Veronica’s face turned a blistering shade of red, her lips held so tight together they were nothing but a harsh, white line across her face. A muscle in her cheek ticked as she clenched her jaw, and the fire in her eyes should have killed him where he stood.
She turned on her heel and huffed out of the stable without a word. He exhaled the breath he’d been holding. “Well, that was easier than I thought it would be.” He saw to his horse, bedding him down for the night before exiting and turning toward Daisy’s house. His steps faltered when he got to the sidewalk.
A glance down at himself made him grimace. He’d been riding hard for two days to reach Daisy, and he probably smelled like it. There was mud on his boots and his pant legs, and he hadn’t shaved in over a week. He ran a hand over the whiskers on his face. He didn’t want her to see him like this. He loved her and was desperate for even a small glimpse of her, but she deserved more than a saddle bum who stank of horses and sweat.
Giving the Campbell house one last hard stare, he turned on his heel and headed to the jail, to the little room behind it he’d been calling home since Josiah and Violet were married. Seeing Daisy could wait one more night. He needed a bath and a shave, and come first thing tomorrow, he’d ask her to marry him.
Chapter 14
The sun was shining, the bright rays glaring off the snow that was on the ground. Clay squinted as he hurried down the street toward Daisy’s house. It was nearly noon, and he was shocked he’d slept so long, but truth be known, he was bone tired, even now. The trip from Butte was brutal in the snow.
The Campbell house was just as he remembered it, the stairs to the porch creaking when he stepped on them. Ewan was the first person he heard when he stopped in front of the door, his loud laughter echoing through the halls.

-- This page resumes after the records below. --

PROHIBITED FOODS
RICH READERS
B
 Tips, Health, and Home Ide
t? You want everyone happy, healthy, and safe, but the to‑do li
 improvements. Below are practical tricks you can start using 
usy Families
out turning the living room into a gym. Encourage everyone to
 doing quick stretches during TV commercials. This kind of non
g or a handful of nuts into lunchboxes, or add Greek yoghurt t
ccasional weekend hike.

He knocked and waited, shoving his hands into his coat pockets as nervousness had him fidgeting. Through the glass panel in the door, he could see inside the house, and he saw Violet step out of a doorway. She grinned when she saw him. Her smile never faltered as she hurried down the hall, flinging it open wide when she reached it.
“It’s about time you got here,” she said. “I was beginning to think I was going to have to go all the way to Butte and drag you back home myself.”
He laughed and shook his head. “No, ma’am. I had to wait until Liam could move around on his own before running off.”
“I assumed as much,” she said, grabbing his arm and dragging him into the house. “Get in here before we all catch a cold.”
The moment the door shut behind him, Violet said, “Take off your coat. You won’t need it in here. Gramps has it so hot, you’ll be sweating in less than five minutes.”
Violet hung his coat and hat up on a tall rack by the door as he glanced around the house. As long as he’d lived in Silver Falls, he’d never been inside the Campbells’ home. He’d stared at it so many times from various spots in town, he could probably rebuild it, board by board, so his first impression of the inside left him speechless.
The interior was nicer than he had expected. Where most farmhouses were rustic and looked lived in, the Campbells’ two-story home was richly decorated. The walls were painted white, and lace curtains hung at every window. Bright rugs lay across the wooden floors; the furnishings were expensive.
The confidence he’d had when he walked over here diminished somewhat, looking at it. Would Daisy be willing to trade all of this for a modest cabin on the outskirts of town? Lewis’s old house was a perfectly fine home. It had everything a person could need, but the bare wood walls were—well, bare. Nothing hung on them. They weren’t painted a bright, cheery color, and the floors were devoid of finely woven rugs. It was nothing like this. Daisy would be giving up a lot if she came back to Butte with him. Looking at the home she lived in, he wondered if she even would.
“Let me go get Daisy,” Violet told him, turning to hurry up the stairs.